Origine et définition

Le théisme traditionnel [1] tend à articuler la pensée chrétienne dans les catégories de la philosophie grecque. Il discours sur Dieu dans les termes de la philosophie classique sur l’être.

Justin, l’apologiste, fut l’un des premiers chrétiens à défendre le christianisme dans les termes de la philosophie et d’élever le christianisme comme étant la vrai philosophie.

La Bible n’associe-elle pas Dieu à l’être-même ? Dans le passage « je suis celui qui suis» (Ex 3.14), YHVH se révèle comme l’être premier et éternel. Il n’en fallait pas beaucoup plus pour que la théologie emprunte à la philosophie grecque certains attributs divins contestés aujourd’hui (impassibilité, immuabilité, omniscience, etc.). Autre exemple: le concept de perfection. La Bible dit que Dieu est parfait (Cf. Mt 5.48 : « Soyez donc parfait comme votre Père céleste est parfait »). Or le théisme traditionnel a parfois transposé cette notion dans les catégories de perfection de la philosophie grecque, qui la comprend comme « un état maximum ».

Dans le théisme traditionnel, cela impliquerait-il que Dieu soit immuable et intemporel (Dieu ne change pas dans ses décisions et ses actions en fonction du temps ou du libre-arbitre humains), et impassible (Dieu ne fluctue pas non plus dans ses émotions) ?

▶ Objectif A
Donnez la liste des attributs divins que l'extrait sur le théisme traditionnel cite entre parenthèses comme empruntés à la philosophie grecque.
▶ Objectif B
Recopiez, s'il vous plaît, l'extrait sur le théisme traditionnel en commençant aux mots "Justin, l’apologiste, fut" et en vous arrêtant après "la vrai philosophie.".
▶ Objectif C
Prolongez l'extrait sur le théisme traditionnel à partir de l'endroit où il s'arrête.

▶ Lignes
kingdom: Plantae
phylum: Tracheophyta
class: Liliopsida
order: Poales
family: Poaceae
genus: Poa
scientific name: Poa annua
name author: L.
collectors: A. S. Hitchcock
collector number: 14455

---

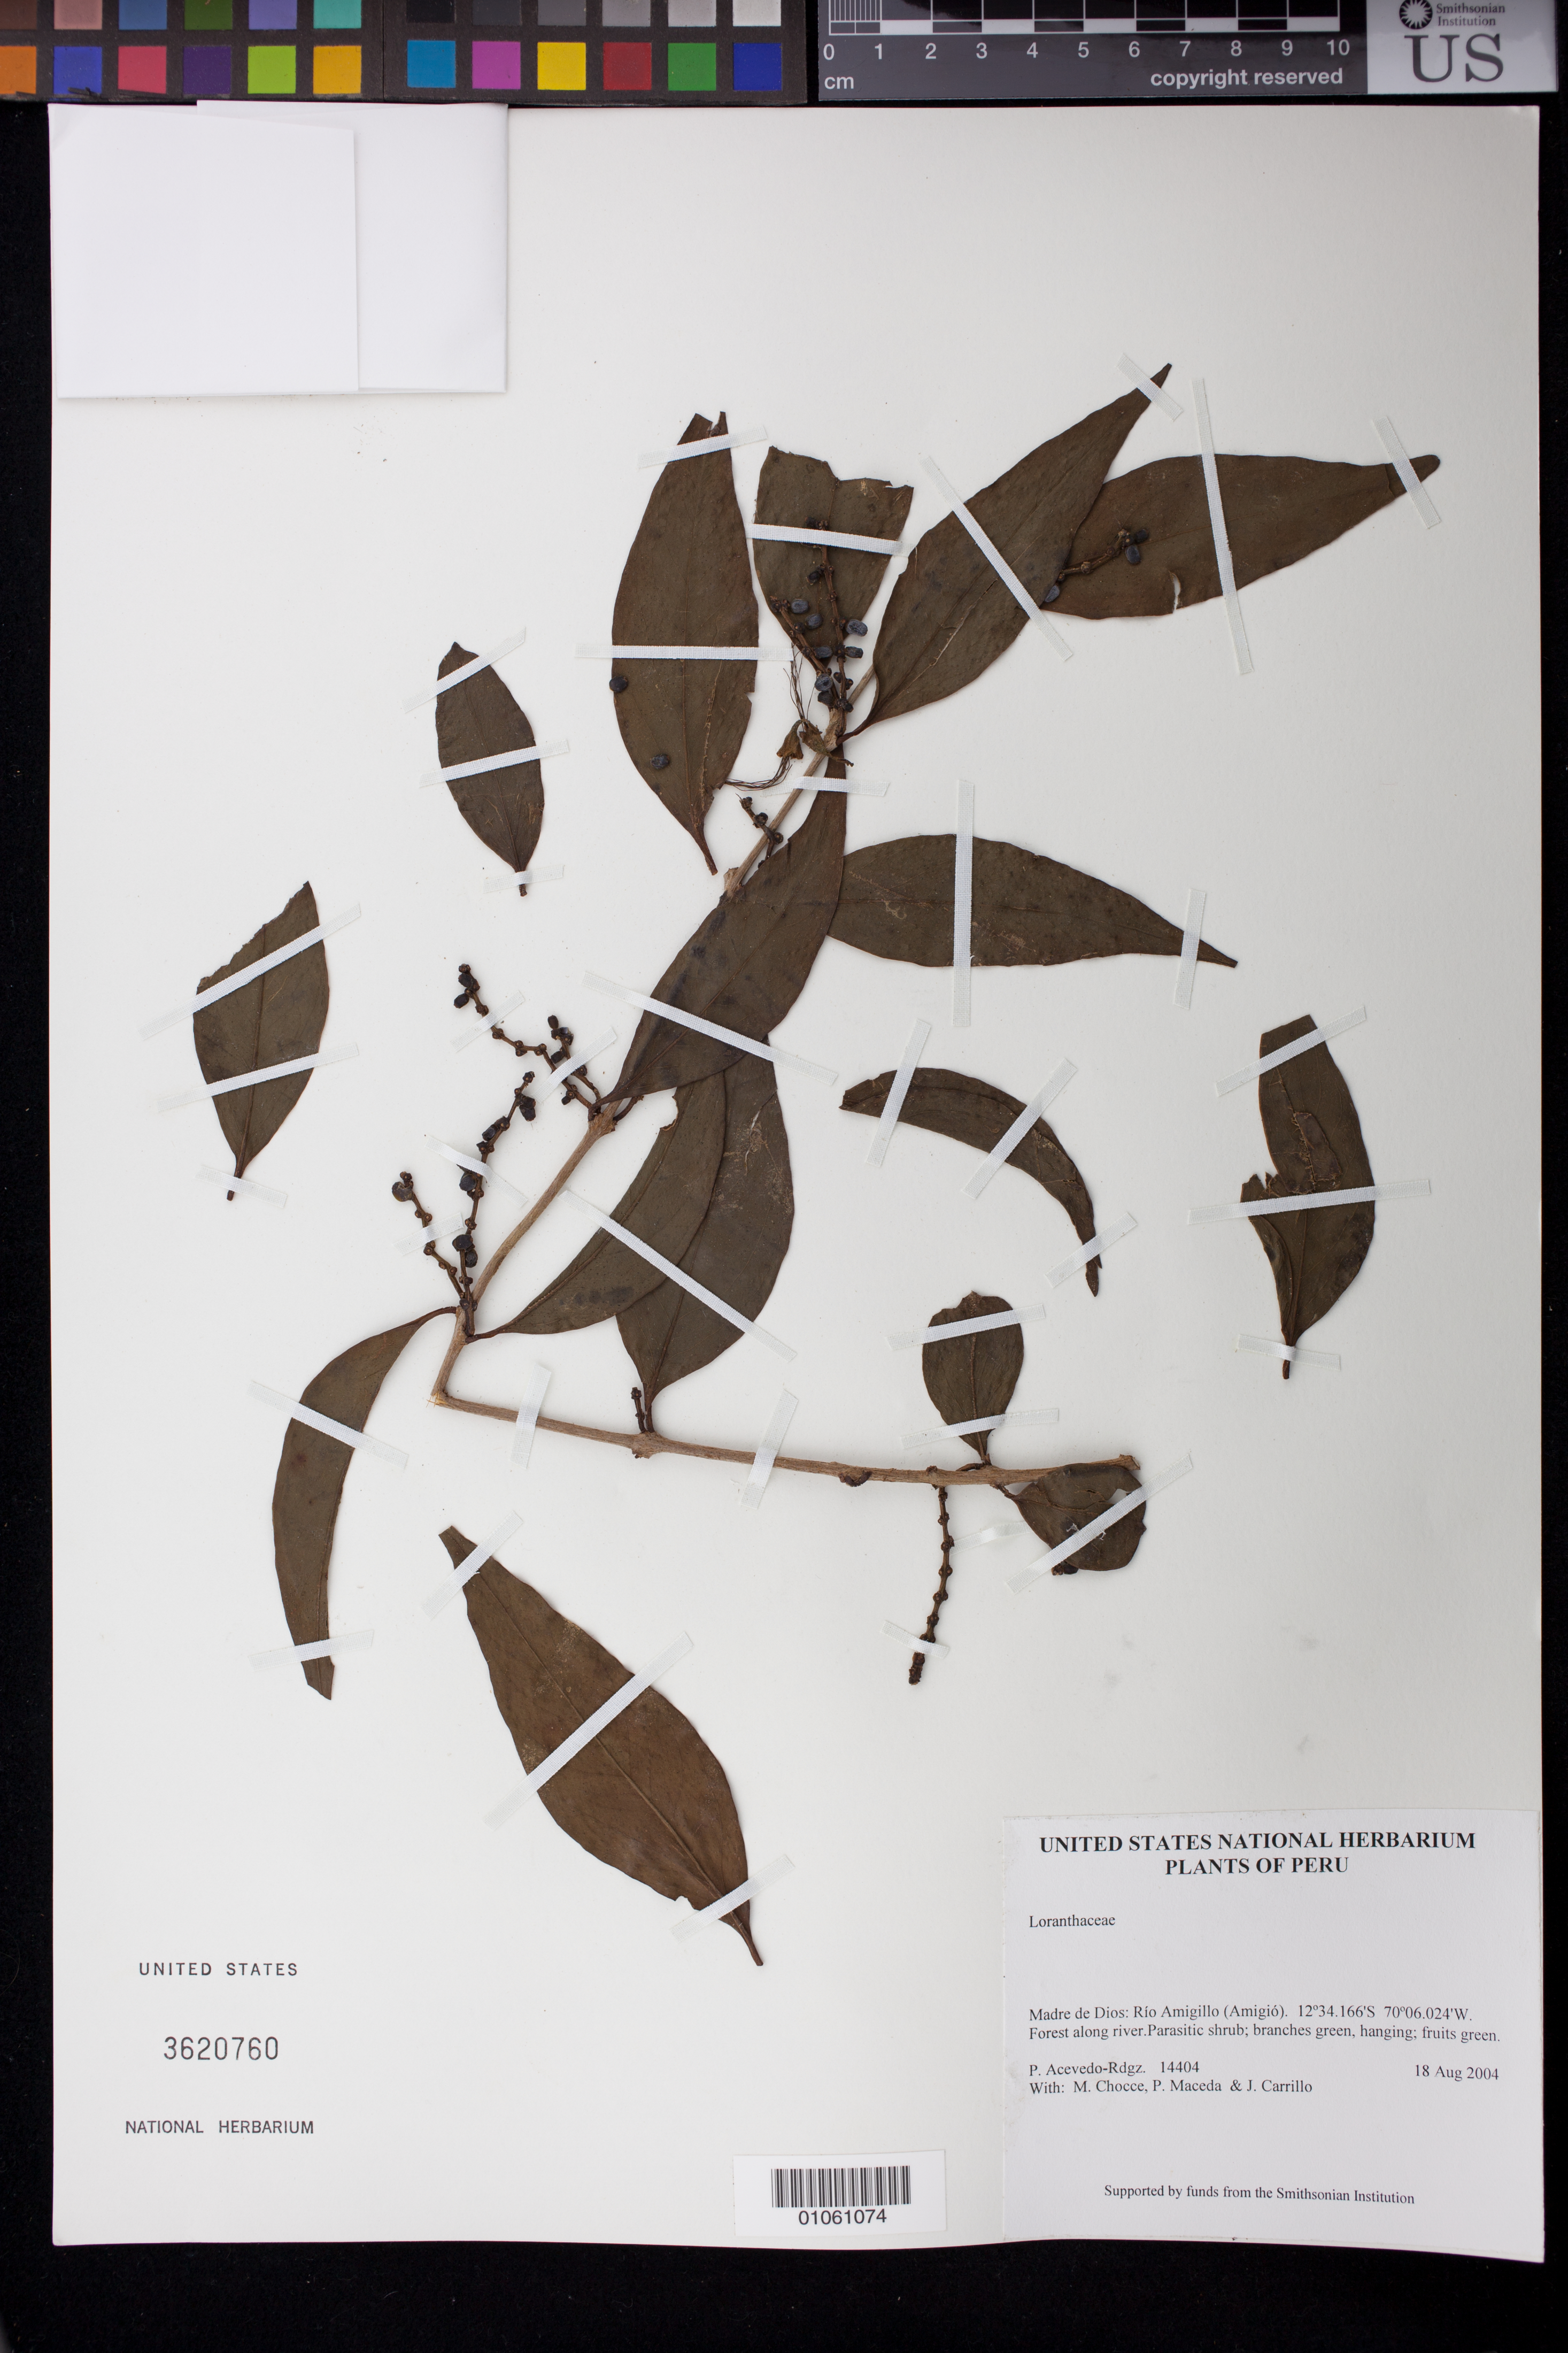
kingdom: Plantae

▶ Résultat A
impassibilité, immuabilité, omniscience

▶ Résultat B
Justin, l’apologiste, fut l’un des premiers chrétiens à défendre le christianisme dans les termes de la philosophie et d’élever le christianisme comme étant la vrai philosophie.

▶ Résultat C
L’idée de perfection

L’idée générale de perfection qui équivaut à cet état maximum de l’être [2] a été adoptée notamment par Augustin.  Dieu étant parfaitement complet et en plénitude, il est par conséquent cantonné au maximum de l’être, cela implique logiquement qu’il soit intemporel et statique; il ne peut ni changer, ni souffrir, ni s’adapter à sa création, ni prendre de risque. Il est au-dessus du temps (intemporel), omniscient (il sait tout, le passé le présent et le futur) et omnipotent (il peut tout dans ce qu’il choisit de faire), il est Amour, etc.  Depuis 40 ans, le théologien J. Moltmann a remis en question cet a priori grec sur la pensée chrétienne notamment avec son livre Le Dieu crucifié [3].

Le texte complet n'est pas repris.